Ils se trouvent face aux moments de tension qui existent en classe où il faut faire face à la résistance des élèves. Certains savent développer des formes d’autorité. Il s’agit en fait de stratégies relationnelles basées sur des ruses. Il s’appuient sur les apports de la recherche en psychologie sociale comme la théorie de l’engagement qui permettent d ‘éviter le recours à l’autorité. D’autres restent démunis devant les difficultés de gestion de la classe. A nous de les aider.
Votre ouvrage s’appuie sur de très nombreux témoignages d’enseignants. Comment les avez vous réunis ?
Quand j’anime une formation d’enseignants je leur demande des exemples de situations vécues en gestion de la classe. On partage ainsi un corpus vivant de situations variées qui servent à la formation et à ce livre.
Les enseignants doivent souvent faire face à des élèves qui répondent et contestent l’autorité. Quelle ruse conseilleriez vous ?
Un des piliers des ruses est dans leur utilisation. La ruse c’est du judo mental qui utilise l’énergie de l’adversaire pour être efficace. Plutôt que s’y opposer on utilise la résistance de l’élève pour tenter de le retourner et d’acquérir une forme d’autorité morale. Les élèves cherchent à provoquer le professeur. On surmonte cette provocation. Par exemple face à l’insulte on peut la tourner en dérision. Lisez dans le livre l’exemple du professeur à qui un élève lance un « fils de pute » retentissant. Sa réponse déstabilise l’élève.
On a un exemple historique célèbre : Chirac qui face à un « Hé connard » lancé de la foule répond : « Enchanté, moi c’est Chirac »… Evidemment à ce niveau là il faut être préparé. Bien entendu il faut ajouter que la ruse ne fonctionne que quand elle est utilisée de façon homéopathique.
Et face à l’élève qui refuse de travailler ?
Il y a des techniques intéressantes. Par exemple le contrat de paresse. On propose à l’élève un contrat où il s’engage à ne rien faire. En général l’élève ne veut pas de contrat écrit. Face à l’élève en grève on décide de faire grève aussi et de commencer par ne plus corriger les copies et mettre zéro à tout le monde. Quand on va ainsi dans le sens des leaders on les oppose aux autres élèves. Une autre technique c’est de mettre un écriteau « hors service » devant l’élève qui dort en classe. Cela met la classe du coté de l’enseignant.
Peut-on se former à ces techniques de ruse ?
L’autorité et la ruse, ça s’apprend. Les exemples que j’ai donné reposent sur des théories qu’on étudie en psychologie sociale. Ils supposent de sortir des sentiers battus.

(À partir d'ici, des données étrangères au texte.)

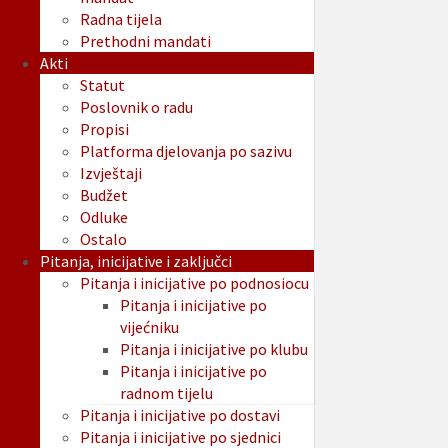
Radna tijela
Prethodni mandati
Akti
Statut
Poslovnik o radu
Propisi
Platforma djelovanja po sazivu
Izvještaji
Budžet
Odluke
Ostalo
Pitanja, inicijative i zaključci
Pitanja i inicijative po podnosiocu
Pitanja i inicijative po
vijećniku
Pitanja i inicijative po klubu
Pitanja i inicijative po
radnom tijelu
Pitanja i inicijative po dostavi
Pitanja i inicijative po sjednici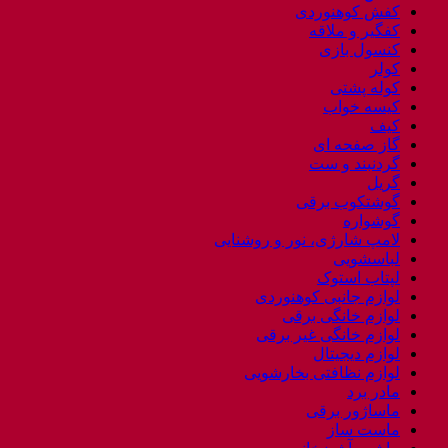
کفش کوهنوردی
کفگیر و ملاقه
کنسول بازی
کولر
کوله پشتی
کیسه خواب
کیف
گاز صفحه ای
گردنبند و ست
گریل
گوشتکوب برقی
گوشواره
لامپ شارژی، نور و روشنایی
لباسشویی
لپتاب استوک
لوازم جانبی کوهنوردی
لوازم خانگی برقی
لوازم خانگی غیر برقی
لوازم دیجیتال
لوازم نظافتی بخارشویی
مادر برد
ماساژور برقی
ماست ساز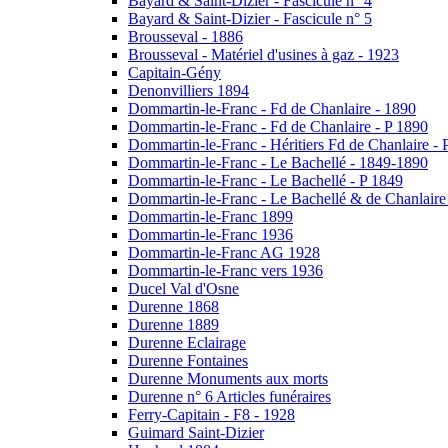
Bayard & Saint-Dizier - Fascicule n° 4
Bayard & Saint-Dizier - Fascicule n° 5
Brousseval - 1886
Brousseval - Matériel d'usines à gaz - 1923
Capitain-Gény
Denonvilliers 1894
Dommartin-le-Franc - Fd de Chanlaire - 1890
Dommartin-le-Franc - Fd de Chanlaire - P 1890
Dommartin-le-Franc - Héritiers Fd de Chanlaire - 
Dommartin-le-Franc - Le Bachellé - 1849-1890
Dommartin-le-Franc - Le Bachellé - P 1849
Dommartin-le-Franc - Le Bachellé & de Chanlaire
Dommartin-le-Franc 1899
Dommartin-le-Franc 1936
Dommartin-le-Franc AG 1928
Dommartin-le-Franc vers 1936
Ducel Val d'Osne
Durenne 1868
Durenne 1889
Durenne Eclairage
Durenne Fontaines
Durenne Monuments aux morts
Durenne n° 6 Articles funéraires
Ferry-Capitain - F8 - 1928
Guimard Saint-Dizier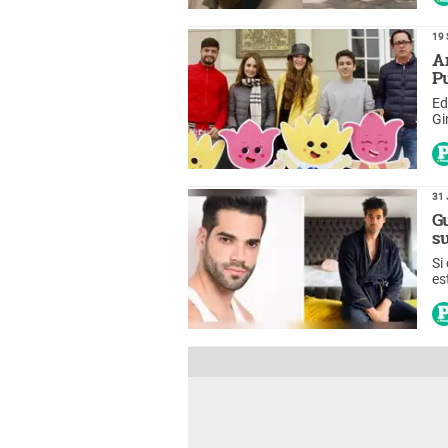
19 
A
P
Ed
31 
G
s
Si
es
aq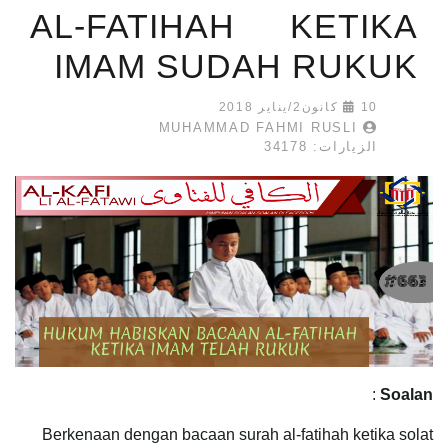
AL-FATIHAH KETIKA
IMAM SUDAH RUKUK
10 كانون2/يناير 2018
MUHAMMAD FAHMI RUSLI
الزيارات: 34178
:
Soalan
Berkenaan dengan bacaan surah al-fatihah ketika solat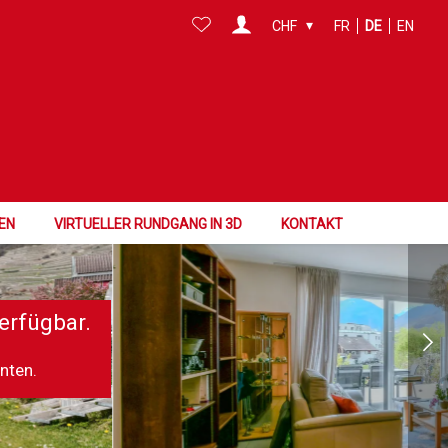
CHF
FR
DE
EN
EN
VIRTUELLER RUNDGANG IN 3D
KONTAKT
erfügbar.
nnten.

La ruse finalement c’est des trucs de métier que l’on n’apprend pas dans les Espe ?
Ce en fait partie mais ça va au delà de la formation pédagogique. Les théories de l’engagement, par exemple, amènent le professeur à prendre des décisions avec l’élève qui vont les engager dans la voie de la coopération. Lisez Jouve et Beauvois (Petit traité de manipulation à l’usage des honnêtes gens, PUG 1990 NDLR) par exemple. C’est bien de la ruse car le professeur qui utilise cette technique sait où il va. Mais c’est de la ruse pour coopérer.
Le choix de ces ruses doit être en accord avec la pédagogie générale qu’on utilise ?
On peut utiliser la ruse avec des postures pédagogiques bien différentes. Par exemple on peut être très directif et utiliser la ruse. De toutes façons il faut penser que tout le monde ruse tout le temps. Les élèves n’arrêtent pas de ruser.
Il y a une limite à l’usage de la ruse en classe ?
Bien sur une limite c’est la malveillance. Quand on répond à une provocation par une pirouette ça peut bien s e passer sauf si elle est perçue comme malveillante. Une autre limite c’est la fréquence d’utilisation. La ruse ne marche que si la relation avec les élèves est le reste du temps franche et sincère. La ruse doit rester invisible.